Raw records
......

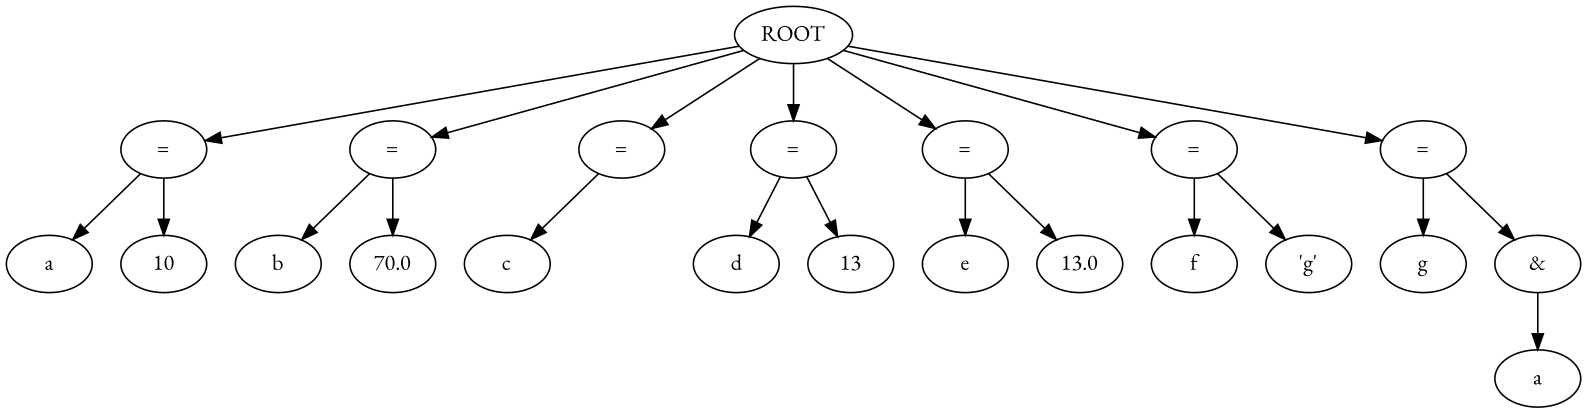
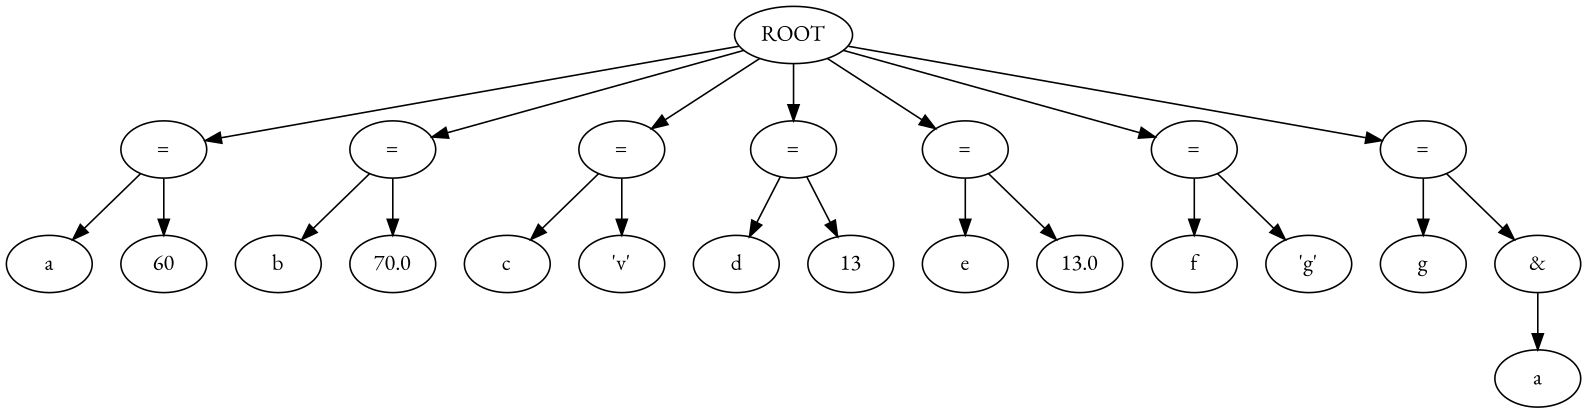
  strict digraph {
    fontname="EB Garamond"
    node [fontname="EB Garamond"]
    edge [fontname="EB Garamond"]
    n1 [label="="]
    n2 [label=a]
-   n3 [label=10]
+   n3 [label=60]
    n4 [label="="]
    n5 [label=b]
    n6 [label=70.0]
    n7 [label="="]
    n8 [label=c]
+   n9 [label="'v'"]
    n10 [label="="]
    n11 [label=d]
    n12 [label=13]
    n13 [label="="]
    n14 [label=e]
    n15 [label=13.0]
    n16 [label="="]
    n17 [label=f]
    n18 [label="'g'"]
    n19 [label="="]
    n20 [label=g]
    n21 [label="&"]
    n22 [label=a]
    ROOT
    n1 -> n2
    n1 -> n3
    n4 -> n5
    n4 -> n6
    n7 -> n8
+   n7 -> n9
    n10 -> n11
    n10 -> n12
    n13 -> n14
    n13 -> n15
    n16 -> n17
    n16 -> n18
    n19 -> n20
    n19 -> n21
    n21 -> n22
    ROOT -> n1
    ROOT -> n4
    ROOT -> n7
    ROOT -> n10
    ROOT -> n13
    ROOT -> n16
    ROOT -> n19
  }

......

▶ _Problem requirements_
Rewrite the records with "EB Garamond" changed to "Helvetica" wherever it occurs, keeping every other line the same, and omit the pictures.

▶ _Response to the exercise_
  strict digraph {
    fontname="Helvetica"
    node [fontname="Helvetica"]
    edge [fontname="Helvetica"]
    n1 [label="="]
    n2 [label=a]
-   n3 [label=10]
+   n3 [label=60]
    n4 [label="="]
    n5 [label=b]
    n6 [label=70.0]
    n7 [label="="]
    n8 [label=c]
+   n9 [label="'v'"]
    n10 [label="="]
    n11 [label=d]
    n12 [label=13]
    n13 [label="="]
    n14 [label=e]
    n15 [label=13.0]
    n16 [label="="]
    n17 [label=f]
    n18 [label="'g'"]
    n19 [label="="]
    n20 [label=g]
    n21 [label="&"]
    n22 [label=a]
    ROOT
    n1 -> n2
    n1 -> n3
    n4 -> n5
    n4 -> n6
    n7 -> n8
+   n7 -> n9
    n10 -> n11
    n10 -> n12
    n13 -> n14
    n13 -> n15
    n16 -> n17
    n16 -> n18
    n19 -> n20
    n19 -> n21
    n21 -> n22
    ROOT -> n1
    ROOT -> n4
    ROOT -> n7
    ROOT -> n10
    ROOT -> n13
    ROOT -> n16
    ROOT -> n19
  }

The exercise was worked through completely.